To All the Boys: P.S. I Still Love You (2020)

“I promise not to break your heart.”

To All the Boys: P.S. I Still Love You pretty much picks up right where Netflix’s smash hit predecessor left off. Lara Jean (Lana Condor) is finally official and going steady with Peter Kavinsky (Noah Centineo), their once forged relationship now a young romance in the honeymoon phase. He takes the overthinking LJ on her first real date, and like most young men, Peter easily falls into jealous habits. The two are drawn to one another but don’t always exist on the same wavelength, each wondering if they’re worthy of the other’s affection. That’s typical in a new high-school romance, but those very insecurities can make an already challenging part of life all the more confusing. Is this love or like? Watch and see.

I’ve always been a sucker for the classic love triangle, and P.S I Still Love You gets there when Lara Jean receives a letter from one of the five original recipients she wrote to when she was younger, all of them postmarked and shipped by her sister Kitty (Anna Cathcart) in the first film. He’s John Ambrose McClaren (Jordan Fisher), a smart, handsome young man who was LJ’s first true crush. They meet again, in the random way good romantic comedies suffuse the right moments with slightly convincing serendipity. There are sparks. But she’s already fanned the flames with Peter, although some petty arguments and true misunderstandings let the kindling turn close to ashes. What will she or should she do? Lara Jean gets to be the navigator, the leading lady and the head writer of her own love story. That’s a powerful sentiment in a movie so simple on the surface.

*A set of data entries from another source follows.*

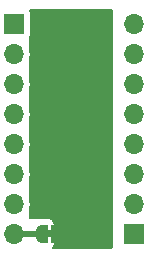
<source format=gbl>
G04 #@! TF.GenerationSoftware,KiCad,Pcbnew,(6.0.9)*
G04 #@! TF.CreationDate,2023-05-28T18:50:32+02:00*
G04 #@! TF.ProjectId,SOIC-SSOP-DIP adapter,534f4943-2d53-4534-9f50-2d4449502061,rev?*
G04 #@! TF.SameCoordinates,Original*
G04 #@! TF.FileFunction,Copper,L2,Bot*
G04 #@! TF.FilePolarity,Positive*
%FSLAX46Y46*%
G04 Gerber Fmt 4.6, Leading zero omitted, Abs format (unit mm)*
G04 Created by KiCad (PCBNEW (6.0.9)) date 2023-05-28 18:50:32*
%MOMM*%
%LPD*%
G01*
G04 APERTURE LIST*
G04 Aperture macros list*
%AMFreePoly0*
4,1,22,0.500000,-0.750000,0.000000,-0.750000,0.000000,-0.745033,-0.079941,-0.743568,-0.215256,-0.701293,-0.333266,-0.622738,-0.424486,-0.514219,-0.481581,-0.384460,-0.499164,-0.250000,-0.500000,-0.250000,-0.500000,0.250000,-0.499164,0.250000,-0.499963,0.256109,-0.478152,0.396186,-0.417904,0.524511,-0.324060,0.630769,-0.204165,0.706417,-0.067858,0.745374,0.000000,0.744959,0.000000,0.750000,
0.500000,0.750000,0.500000,-0.750000,0.500000,-0.750000,$1*%
%AMFreePoly1*
4,1,20,0.000000,0.744959,0.073905,0.744508,0.209726,0.703889,0.328688,0.626782,0.421226,0.519385,0.479903,0.390333,0.500000,0.250000,0.500000,-0.250000,0.499851,-0.262216,0.476331,-0.402017,0.414519,-0.529596,0.319384,-0.634700,0.198574,-0.708877,0.061801,-0.746166,0.000000,-0.745033,0.000000,-0.750000,-0.500000,-0.750000,-0.500000,0.750000,0.000000,0.750000,0.000000,0.744959,
0.000000,0.744959,$1*%
G04 Aperture macros list end*
G04 #@! TA.AperFunction,ComponentPad*
%ADD10R,1.700000X1.700000*%
G04 #@! TD*
G04 #@! TA.AperFunction,ComponentPad*
%ADD11O,1.700000X1.700000*%
G04 #@! TD*
G04 #@! TA.AperFunction,SMDPad,CuDef*
%ADD12FreePoly0,180.000000*%
G04 #@! TD*
G04 #@! TA.AperFunction,SMDPad,CuDef*
%ADD13FreePoly1,180.000000*%
G04 #@! TD*
G04 #@! TA.AperFunction,ViaPad*
%ADD14C,0.900000*%
G04 #@! TD*
G04 #@! TA.AperFunction,Conductor*
%ADD15C,0.500000*%
G04 #@! TD*
G04 APERTURE END LIST*
G36*
X92198000Y-99360000D02*
G01*
X91698000Y-99360000D01*
X91698000Y-98760000D01*
X92198000Y-98760000D01*
X92198000Y-99360000D01*
G37*
D10*
X88900000Y-81280000D03*
D11*
X88900000Y-83820000D03*
X88900000Y-86360000D03*
X88900000Y-88900000D03*
X88900000Y-91440000D03*
X88900000Y-93980000D03*
X88900000Y-96520000D03*
X88900000Y-99060000D03*
D12*
X92598000Y-99060000D03*
D13*
X91298000Y-99060000D03*
D10*
X99060000Y-99045000D03*
D11*
X99060000Y-96505000D03*
X99060000Y-93965000D03*
X99060000Y-91425000D03*
X99060000Y-88885000D03*
X99060000Y-86345000D03*
X99060000Y-83805000D03*
X99060000Y-81265000D03*
D14*
X91186000Y-83058000D03*
X91186000Y-84074000D03*
D15*
X91298000Y-99060000D02*
X88900000Y-99060000D01*
G04 #@! TA.AperFunction,Conductor*
G36*
X97224121Y-80030502D02*
G01*
X97270614Y-80084158D01*
X97282000Y-80136500D01*
X97282000Y-100203500D01*
X97261998Y-100271621D01*
X97208342Y-100318114D01*
X97156000Y-100329500D01*
X92296594Y-100329500D01*
X92228473Y-100309498D01*
X92181980Y-100255842D01*
X92171876Y-100185568D01*
X92201369Y-100120988D01*
X92224274Y-100094554D01*
X92230176Y-100087743D01*
X92290919Y-99954734D01*
X92311729Y-99810000D01*
X92311729Y-99348953D01*
X92311727Y-99348953D01*
X92311318Y-99345983D01*
X92312442Y-99254038D01*
X92312497Y-99249562D01*
X92311937Y-99245277D01*
X92311729Y-99238240D01*
X92311729Y-98848953D01*
X92311727Y-98848953D01*
X92311318Y-98845983D01*
X92311825Y-98804570D01*
X92312497Y-98749562D01*
X92311937Y-98745277D01*
X92311729Y-98738240D01*
X92311729Y-98310000D01*
X92306500Y-98236889D01*
X92265304Y-98096589D01*
X92240035Y-98057270D01*
X92191122Y-97981159D01*
X92191120Y-97981156D01*
X92186250Y-97973579D01*
X92129723Y-97924598D01*
X92082555Y-97883726D01*
X92082552Y-97883724D01*
X92075743Y-97877824D01*
X92004197Y-97845150D01*
X91971633Y-97816934D01*
X91971486Y-97817104D01*
X91948000Y-97796753D01*
X91948000Y-97790000D01*
X90296000Y-97790000D01*
X90227879Y-97769998D01*
X90181386Y-97716342D01*
X90170000Y-97664000D01*
X90170000Y-97032069D01*
X90175442Y-96995440D01*
X90230865Y-96813023D01*
X90230865Y-96813021D01*
X90232370Y-96808069D01*
X90261529Y-96586590D01*
X90263156Y-96520000D01*
X90244852Y-96297361D01*
X90190431Y-96080702D01*
X90180450Y-96057747D01*
X90170000Y-96007505D01*
X90170000Y-94492069D01*
X90175442Y-94455440D01*
X90230865Y-94273023D01*
X90230865Y-94273021D01*
X90232370Y-94268069D01*
X90261529Y-94046590D01*
X90263156Y-93980000D01*
X90244852Y-93757361D01*
X90190431Y-93540702D01*
X90180450Y-93517747D01*
X90170000Y-93467505D01*
X90170000Y-91952069D01*
X90175442Y-91915440D01*
X90230865Y-91733023D01*
X90230865Y-91733021D01*
X90232370Y-91728069D01*
X90261529Y-91506590D01*
X90263156Y-91440000D01*
X90244852Y-91217361D01*
X90190431Y-91000702D01*
X90180450Y-90977747D01*
X90170000Y-90927505D01*
X90170000Y-89412069D01*
X90175442Y-89375440D01*
X90230865Y-89193023D01*
X90230865Y-89193021D01*
X90232370Y-89188069D01*
X90261529Y-88966590D01*
X90263156Y-88900000D01*
X90244852Y-88677361D01*
X90190431Y-88460702D01*
X90180450Y-88437747D01*
X90170000Y-88387505D01*
X90170000Y-86872069D01*
X90175442Y-86835440D01*
X90230865Y-86653023D01*
X90230865Y-86653021D01*
X90232370Y-86648069D01*
X90261529Y-86426590D01*
X90263156Y-86360000D01*
X90244852Y-86137361D01*
X90190431Y-85920702D01*
X90180450Y-85897747D01*
X90170000Y-85847505D01*
X90170000Y-84332069D01*
X90175442Y-84295440D01*
X90230865Y-84113023D01*
X90230865Y-84113021D01*
X90232370Y-84108069D01*
X90261529Y-83886590D01*
X90263156Y-83820000D01*
X90244852Y-83597361D01*
X90190431Y-83380702D01*
X90180450Y-83357747D01*
X90170000Y-83307505D01*
X90170000Y-82459531D01*
X90190002Y-82391410D01*
X90195173Y-82383967D01*
X90195233Y-82383887D01*
X90195235Y-82383884D01*
X90200615Y-82376705D01*
X90251745Y-82240316D01*
X90258500Y-82178134D01*
X90258500Y-80381866D01*
X90251745Y-80319684D01*
X90200615Y-80183295D01*
X90203440Y-80182236D01*
X90191505Y-80127640D01*
X90216248Y-80061094D01*
X90273040Y-80018489D01*
X90317193Y-80010500D01*
X97156000Y-80010500D01*
X97224121Y-80030502D01*
G37*
G04 #@! TD.AperFunction*
M02*

</source>
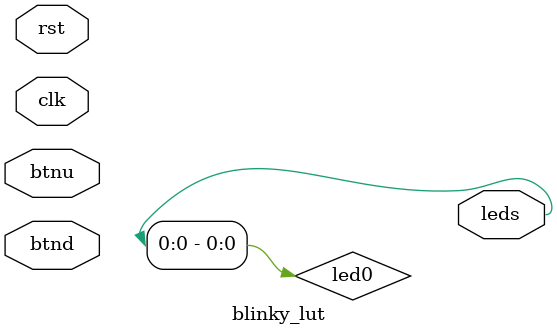
<source format=sv>
module blinky_lut (
    input  logic        clk,     // 100 MHz, 100 million ticks per second 
    input  logic        rst,     // reset button (center)
    input  logic        btnu,
    input  logic        btnd,
    output logic [15:0] leds
  
);

    //Up button
    logic btnu_ff1,           //first security guard
          btnu_sync,          //current synchronized button (this clock)
          btnu_sync_d;        //previous synchronized button (last clock)
    
    //Down button
    logic btnd_ff1,         
          btnd_sync,        //Makes the signal perfectly clean and stable
          btnd_sync_d;      //remembers what the button was doing last cycle 

 
                                      //right hand values read first (b4 the clock)
//left hand side update on clock edge
    always_ff @(posedge clk) begin         
        // UP
        btnu_ff1    <= btnu;                
        btnu_sync   <= btnu_ff1;
        btnu_sync_d <= btnu_sync;
        // DOWN
        btnd_ff1    <= btnd;
        btnd_sync   <= btnd_ff1;
        btnd_sync_d <= btnd_sync;  
    end

    // 1-clock pulses
    wire btnu_pulse = btnu_sync & ~btnu_sync_d;
    wire btnd_pulse = btnd_sync & ~btnd_sync_d;  


 
    logic [3:0] speed_index;                    //Speed Index = 0 fastest, 15 slowest                  
    always_ff @(posedge clk) begin
        if (rst) begin
            speed_index <= 4'd3;                 // On reset, start at speed 3 
        
        end else begin
    //When an UP-button pulse arrives, and we're not already at 15, bump speed index up by one 
            if (btnu_pulse && speed_index != 4'd15) speed_index <= speed_index + 1;
    //When a Down-button pulse arrives, and not at 0, bump speed index down by one
            else if (btnd_pulse && speed_index != 4'd0) speed_index <= speed_index - 1;
        end
    end

    // 3) LUT: 
    logic [31:0] target_next; // Speed translator- it converts your button selections (0-15)into counting numbers that make the LED blink at the right speed
 
    // use a reversed index for timing lookup
    wire [3:0] idx_rev = 4'd15 - speed_index;

    always_comb begin           //Speed tranlator
        unique case (idx_rev)               
            4'd0:  target_next = 32'd12_500_000;     // 0.125 s per toggle 8toggles/second
            4'd1:  target_next = 32'd25_000_000;     // 0.25  s
            4'd2:  target_next = 32'd50_000_000;     // 0.5   s
            4'd3:  target_next = 32'd100_000_000;    // 1.0   s
            4'd4:  target_next = 32'd150_000_000;    // 1.5   s
            4'd5:  target_next = 32'd200_000_000;    // 2.0   s
            4'd6:  target_next = 32'd300_000_000;    // 3.0   s
            4'd7:  target_next = 32'd400_000_000;    // 4.0   s
            4'd8:  target_next = 32'd600_000_000;    // 6.0   s
            4'd9:  target_next = 32'd800_000_000;    // 8.0   s
            4'd10: target_next = 32'd1_000_000_000;  // 10.0  s
            4'd11: target_next = 32'd1_200_000_000;  // 12.0  s
            4'd12: target_next = 32'd1_500_000_000;  // 15.0  s
            4'd13: target_next = 32'd2_000_000_000;  // 20.0  s
            4'd14: target_next = 32'd2_500_000_000;  // 25.0  s
            default: target_next = 32'd3_000_000_000; // 30.0 s 
        endcase
    end

    // 4) Glitch-free blinker
    logic [31:0] current_target;               //The route we're driving right now
    logic [31:0] count;                        //How many stops we've completed on current route
    logic        led_q;                        //The actual LED state (on/off)

    always_ff @(posedge clk) begin             //Every time the clock ticks
        if (rst) begin                         //If reset button is pressed
            count          <= 32'd0;           //Start counting from zero
            current_target <= 32'd100_000_000; //Drive the 1-second route 
            led_q          <= 1'b0;            //Turn LED off
        end else begin
            if (count == current_target - 1) begin    //Have we reached the end of our route?
                count          <= 32'd0;              //Yes? Reset stop counter to zero
                led_q          <= ~led_q;             //Toggle LED (on->off, off-> on)
                current_target <= target_next;        //Swich to the newly requested route
            end else begin
                count <= count + 1;
            end
        end
    end

    // 5) Outputs
    //assign led0     = led_q;                          // blinker
    assign leds[0]  = led0;                           // show blinker on LED0
    
    
    //assign leds[15:1] = (15'h1 << speed_index);       // cursor style
    

endmodule

</source>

While it’s not as heartwarming or romantic as 2018’s To All the Boys I’ve Loved Before, this more challenging sequel really benefits from having the same crew behind the scenes. Director Michael Fimognari helps maintain a consistent tone, and the screenwriters breathe new life into their adaptation of Jenny Han’s YA novel without cheapening or abandoning the source material. The performances are solid all around, especially from Condor, a young and still relatively new actress who’s already able to speak through her eyes. She has such a bright future ahead of her. One can’t ignore the charisma of Noah Centineo either. He can sound so phony at times, but that’s just his voice, and he embraces it in a way that most teen heartthrobs would try to alter to seem more commercial. The words here are familiar yet the handwriting is all its own.

I’m starting to think that the reason I admire this series so much is because it intrinsically understands – and daringly dives into – the kind of romances found in cheap novels and so many lazy movies. But this is a slightly elevated depiction worthy of being taken seriously. It’s the kind of movie young people will likely latch onto with reckless abandon and hopeful possibility, and one that will help older generations remember lost love with longing eyes and a grin full of recollection. P.S. I Still Love You is a more than satisfying post-script setting up the last film in this Netflix series, and it’s a modern approach to the painstaking, antiquated art of the love letter. Combine everything with the standout, stellar soundtrack and you have a current rom-com that’s both a reinvention of and an homage to all the stories it’s loved before.

“Unbreak it, if that’s what you want.”